Snack local, snack healthy: Nigeria’s forgotten flavours could power a billion-naira industry

On a quiet street corner in Kano, a woman named Amina sits under a faded umbrella, shaping crunchy, golden spirals of kuli-kuli from freshly roasted groundnuts. It’s a craft she learned from her grandmother, who sold the same snack at the local market half a century ago.

The recipe hasn’t changed – just groundnuts, salt, and fire – yet the context around it has. Where once her small batch-fed neighbours and passersby, today it’s part of a growing wave of consumer demand for healthy, natural, locally made snacks.

From Lagos to Jos, Nsukka to Maiduguri, the same scene plays out with small differences: plantain chips sizzling in palm oil, spiced coconut flakes drying in the sun, or cassava crisps bagged by hand for sale on dusty shelves.

These are Nigeria’s indigenous snacks – a rich, flavourful part of our culinary story – but they have long been dismissed as ‘low-end,’ ‘informal,’ or ‘too local’ to matter in a modern economy.

That mindset is changing. And in that change lies one of the most overlooked growth stories in Nigeria’s food economy. From Street Corners to Supermarkets: The Rise of Local Snacking

Snacking is no longer just about convenience – it’s about health, identity, and experience. Across the world, consumers are rejecting ultra-processed, imported snacks in favour of options that are more nutritious, traceable, and culturally authentic. Global demand for healthy snacks is expected to reach $152 billion by 2030, growing at a compound annual growth rate (CAGR) of over 6.6%.

Nigeria, with its youthful population (over 60% under the age of 25) and rising urban middle class, is part of that trend.

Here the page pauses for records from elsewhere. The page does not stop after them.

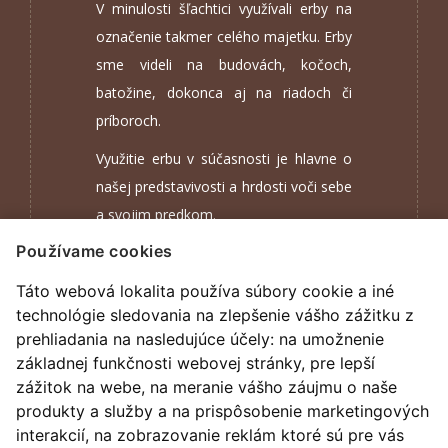
V minulosti šľachtici využívali erby na
označenie takmer celého majetku. Erby
sme videli na budovách, kočoch,
batožine, dokonca aj na riadoch či
príboroch.
Využitie erbu v súčasnosti je hlavne o
našej predstavivosti a hrdosti voči sebe
a svojim predkom.
Používame cookies
tím DYNASTIC
Táto webová lokalita používa súbory cookie a iné
technológie sledovania na zlepšenie vášho zážitku z
prehliadania na nasledujúce účely:
na umožnenie
základnej funkčnosti webovej stránky
,
pre lepší
zážitok na webe
,
na meranie vášho záujmu o naše
produkty a služby a na prispôsobenie marketingových
interakcií
,
na zobrazovanie reklám ktoré sú pre vás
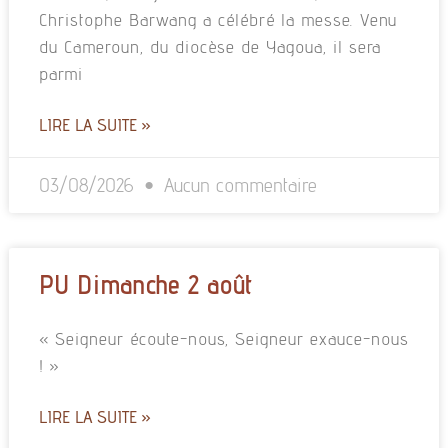
Christophe Barwang a célébré la messe. Venu
du Cameroun, du diocèse de Yagoua, il sera
parmi
LIRE LA SUITE »
03/08/2026
Aucun commentaire
PU Dimanche 2 août
« Seigneur écoute-nous, Seigneur exauce-nous
! »
LIRE LA SUITE »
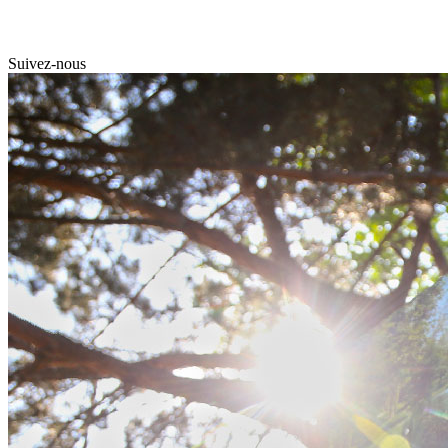
Suivez-nous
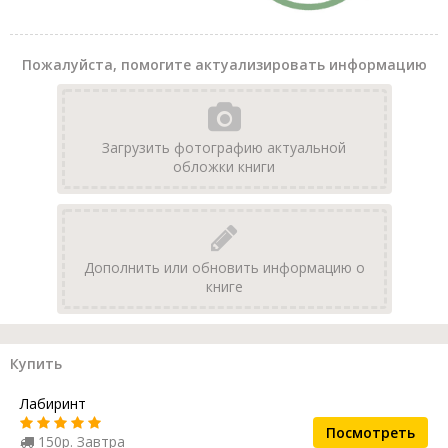
Пожалуйста, помогите актуализировать информацию
Загрузить фотографию актуальной
обложки книги
Дополнить или обновить информацию о
книге
Купить
Лабиринт
Посмотреть
150р. Завтра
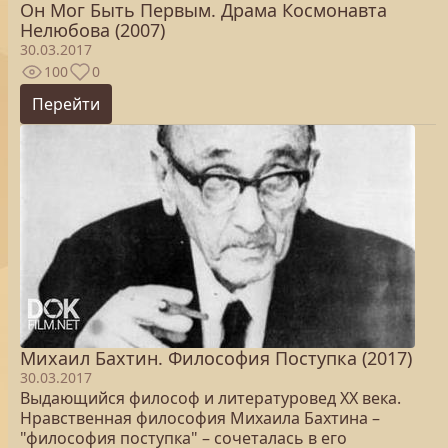
Он Мог Быть Первым. Драма Космонавта
Нелюбова (2007)
30.03.2017
100
0
Перейти
Михаил Бахтин. Философия Поступка (2017)
30.03.2017
Выдающийся философ и литературовед ХХ века.
Нравственная философия Михаила Бахтина –
"философия поступка" – сочеталась в его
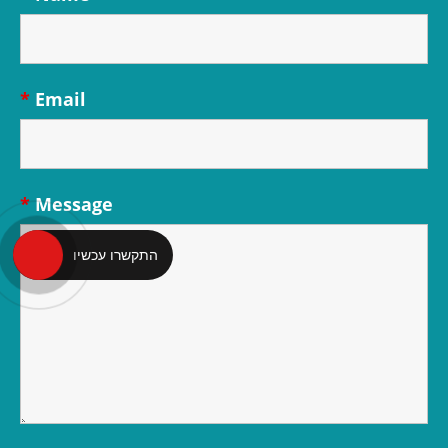
*
Email
*
Message
התקשרו עכשיו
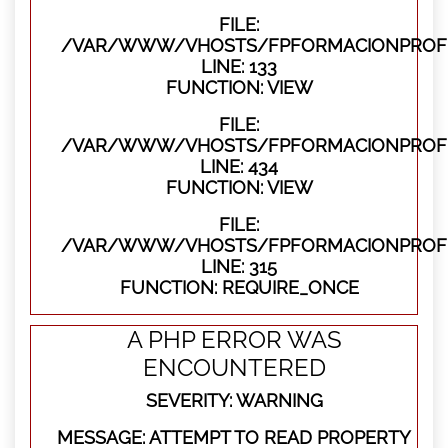
FILE:
/VAR/WWW/VHOSTS/FPFORMACIONPROFES
LINE: 133
FUNCTION: VIEW
FILE:
/VAR/WWW/VHOSTS/FPFORMACIONPROFES
LINE: 434
FUNCTION: VIEW
FILE:
/VAR/WWW/VHOSTS/FPFORMACIONPROFE
LINE: 315
FUNCTION: REQUIRE_ONCE
A PHP ERROR WAS
ENCOUNTERED
SEVERITY: WARNING
MESSAGE: ATTEMPT TO READ PROPERTY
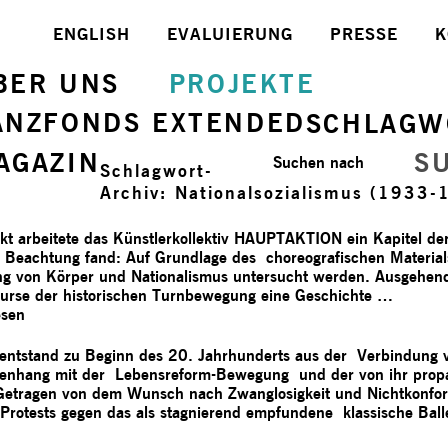
ENGLISH
EVALUIERUNG
PRESSE
K
BER UNS
PROJEKTE
ANZFONDS EXTENDED
SCHLAGW
AGAZIN
S
Suchen nach
Schlagwort-
Archiv:
Nationalsozialismus (1933-
arbeitete das Künstlerkollektiv HAUPTAKTION ein Kapitel der
ig Beachtung fand: Auf Grundlage des choreografischen Materia
g von Körper und Nationalismus untersucht werden. Ausgehend
kurse der historischen Turnbewegung eine Geschichte …
esen
tstand zu Beginn des 20. Jahrhunderts aus der Verbindung 
enhang mit der Lebensreform-Bewegung und der von ihr propag
 Getragen von dem Wunsch nach Zwanglosigkeit und Nichtkonfor
Protests gegen das als stagnierend empfundene klassische Ball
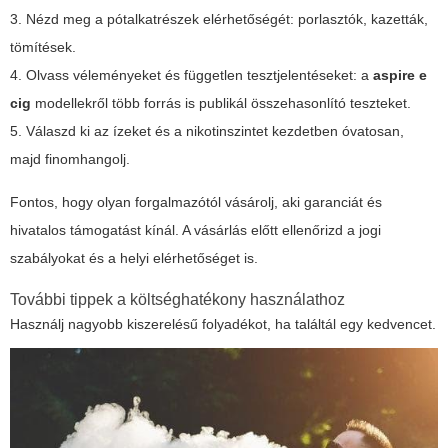
3. Nézd meg a pótalkatrészek elérhetőségét: porlasztók, kazetták,
tömítések.
4. Olvass véleményeket és független tesztjelentéseket: a
aspire e
cig
modellekről több forrás is publikál összehasonlító teszteket.
5. Válaszd ki az ízeket és a nikotinszintet kezdetben óvatosan,
majd finomhangolj.
Fontos, hogy olyan forgalmazótól vásárolj, aki garanciát és
hivatalos támogatást kínál. A vásárlás előtt ellenőrizd a jogi
szabályokat és a helyi elérhetőséget is.
További tippek a költséghatékony használathoz
Használj nagyobb kiszerelésű folyadékot, ha találtál egy kedvencet.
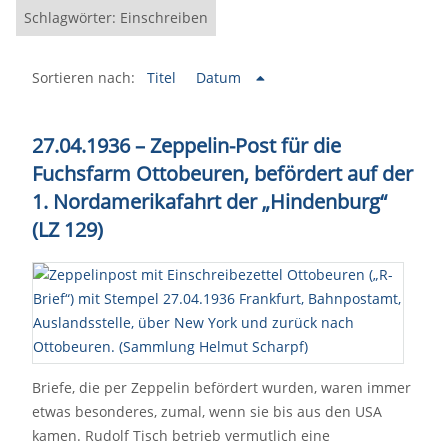
Schlagwörter: Einschreiben
Sortieren nach:
Titel
Datum
27.04.1936
–
Zeppelin-Post für die
Fuchsfarm Ottobeuren, befördert auf der
1. Nordamerikafahrt der „Hindenburg“
(LZ 129)
Briefe, die per Zeppelin befördert wurden, waren immer
etwas besonderes, zumal, wenn sie bis aus den USA
kamen. Rudolf Tisch betrieb vermutlich eine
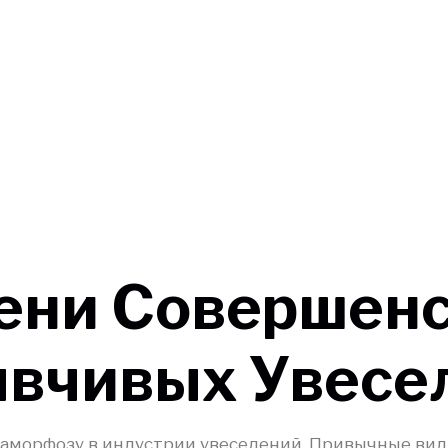
ени Совершен
ывчивых Увесе
аморфозу в индустрии увеселений. Привычные ви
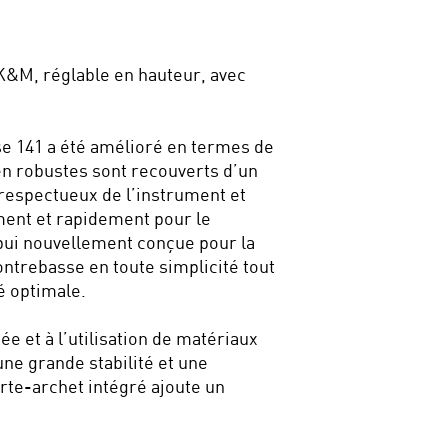
&M, réglable en hauteur, avec
e 141 a été amélioré en termes de
en robustes sont recouverts d’un
espectueux de l’instrument et
ment et rapidement pour le
ppui nouvellement conçue pour la
ntrebasse en toute simplicité tout
é optimale.
ée et à l’utilisation de matériaux
une grande stabilité et une
orte-archet intégré ajoute un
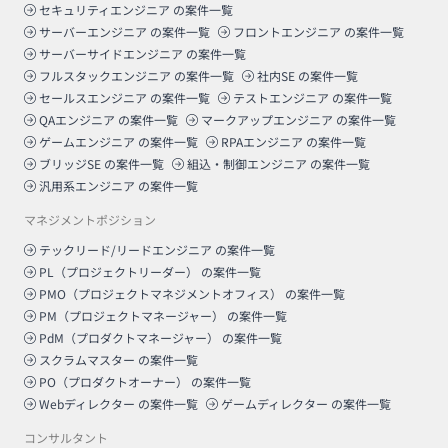
セキュリティエンジニア
の案件一覧
サーバーエンジニア
の案件一覧
フロントエンジニア
の案件一覧
サーバーサイドエンジニア
の案件一覧
フルスタックエンジニア
の案件一覧
社内SE
の案件一覧
セールスエンジニア
の案件一覧
テストエンジニア
の案件一覧
QAエンジニア
の案件一覧
マークアップエンジニア
の案件一覧
ゲームエンジニア
の案件一覧
RPAエンジニア
の案件一覧
ブリッジSE
の案件一覧
組込・制御エンジニア
の案件一覧
汎用系エンジニア
の案件一覧
マネジメントポジション
テックリード/リードエンジニア
の案件一覧
PL（プロジェクトリーダー）
の案件一覧
PMO（プロジェクトマネジメントオフィス）
の案件一覧
PM（プロジェクトマネージャー）
の案件一覧
PdM（プロダクトマネージャー）
の案件一覧
スクラムマスター
の案件一覧
PO（プロダクトオーナー）
の案件一覧
Webディレクター
の案件一覧
ゲームディレクター
の案件一覧
コンサルタント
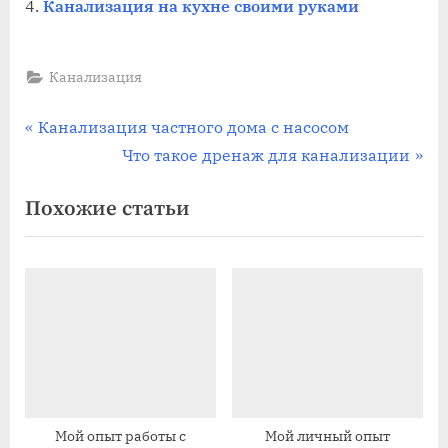
Канализация на кухне своими руками
Канализация
Навигация
П
Канализация частного дома с насосом
р
С
Что такое дренаж для канализации
по
е
л
Похожие статьи
записям
д
е
ы
д
д
у
у
ю
щ
щ
а
а
я
я
з
з
а
а
Мой опыт работы с
Мой личный опыт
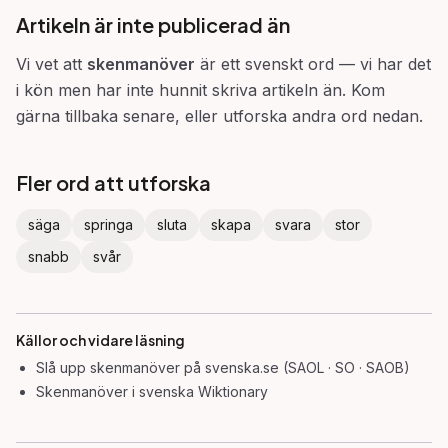
Artikeln är inte publicerad än
Vi vet att
skenmanöver
är ett svenskt ord — vi har det
i kön men har inte hunnit skriva artikeln än. Kom
gärna tillbaka senare, eller utforska andra ord nedan.
Fler ord att utforska
säga
springa
sluta
skapa
svara
stor
snabb
svår
Källor och vidare läsning
Slå upp
skenmanöver
på svenska.se (SAOL · SO · SAOB)
Skenmanöver
i svenska Wiktionary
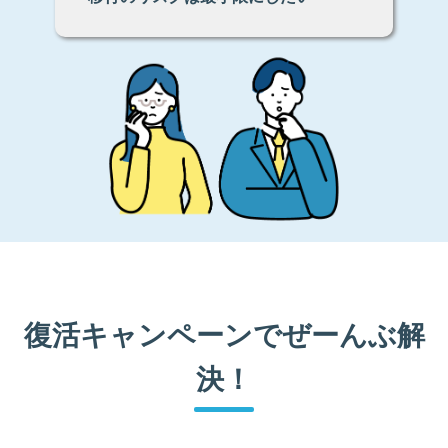
復活キャンペーンでぜーんぶ解
決！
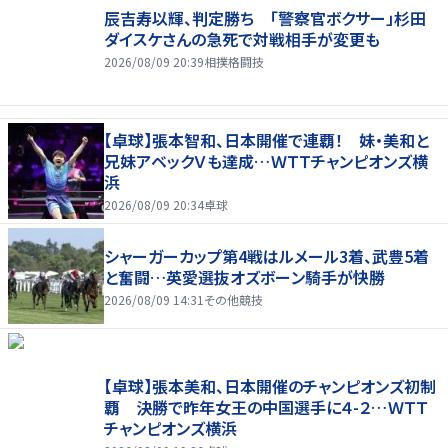
辰吉寿以輝、判定勝ち 「警察官ボクサー」杉田
ダイスケさんの急死で対戦相手が変更も
2026/08/09 20:39
相撲格闘技
【卓球】張本智和、日本開催で連覇！ 妹・美和と
兄妹アベックＶも達成…ＷＴＴチャンピオンズ横
浜
2026/08/09 20:34
卓球
シャーガーカップ第4戦はルメール3着、武豊5着
と奮闘…英愛選抜オズボーン騎手が快勝
2026/08/09 14:31
その他競技
【卓球】張本美和、日本開催のチャンピオンズ初制
覇 決勝で昨年女王の中国選手に４-２…ＷＴＴ
チャンピオンズ横浜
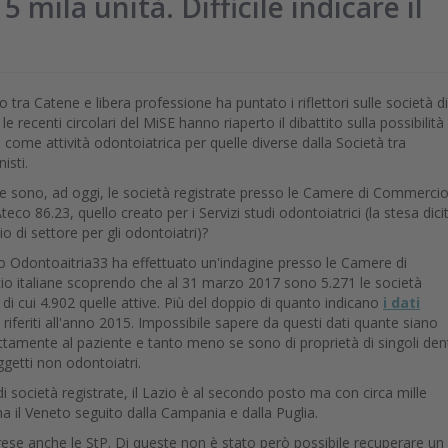
mila unità. Difficile indicare il
 tra Catene e libera professione ha puntato i riflettori sulle società d
 le recenti circolari del MiSE hanno riaperto il dibattito sulla possibilità 
i come attività odontoiatrica per quelle diverse dalla Società tra
isti.
 sono, ad oggi, le società registrate presso le Camere di Commerci
Ateco 86.23, quello creato per i Servizi studi odontoiatrici (la stesa dici
io di settore per gli odontoiatri)?
lo Odontoaitria33 ha effettuato un'indagine presso le Camere di
 italiane scoprendo che al 31 marzo 2017 sono 5.271 le società
 di cui 4.902 quelle attive. Più del doppio di quanto indicano
i dati
e riferiti all'anno 2015. Impossibile sapere da questi dati quante siano
ettamente al paziente e tanto meno se sono di proprietà di singoli dent
soggetti non odontoiatri.
i società registrate, il Lazio è al secondo posto ma con circa mille
a il Veneto seguito dalla Campania e dalla Puglia.
ese anche le StP. Di queste non è stato però possibile recuperare un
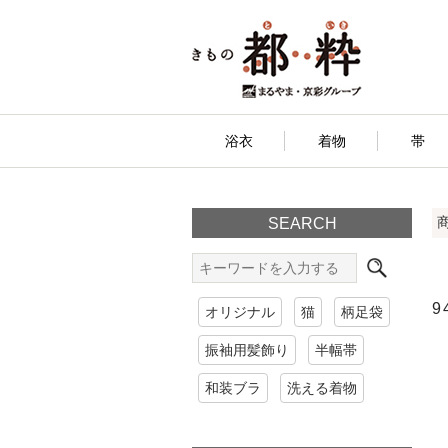
浴衣
着物
帯
SEARCH
9
オリジナル
猫
柄足袋
振袖用髪飾り
半幅帯
和装ブラ
洗える着物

The country’s snacks market is already estimated to be worth over ?500 billion ($320 million) and growing rapidly. Yet, most of that value is captured by imported brands – from potato chips to candy bars – even though local alternatives often outperform them on nutrition, sustainability, and flavour.

‘We’ve underestimated the snack economy because we’ve underestimated ourselves,’ says Ifeoma Eze, a food systems economist. ‘Our local snacks are not just food; they’re vehicles for nutrition security, rural income, and cultural storytelling.’

The Forgotten Power of Traditional Snacks

The irony is that many Nigerian snacks – once seen as ‘poor man’s food’ – are exactly what global health trends are demanding.

Kuli-kuli, made from groundnuts, is rich in plant-based protein and healthy fats.

Coconut chips and tigernut snacks are gluten-free, high in fibre, and appeal to paleo and keto consumers.

Plantain chips are a low-sugar, potassium-rich alternative to conventional potato crisps.

Cassava-based snacks cater to the growing demand for gluten-free, indigenous grains.

These are not just nostalgic street foods – they’re functional snacks with real nutritional value, capable of competing with, or even outperforming, imported products on global shelves.

But while the world is ready, most of Nigeria’s snack makers are not. They remain informal, undercapitalised, and disconnected from the infrastructure that could help them scale. Packaging, shelf-life extension, food safety standards, and brand storytelling – these are often the missing links preventing a local favourite from becoming a global export.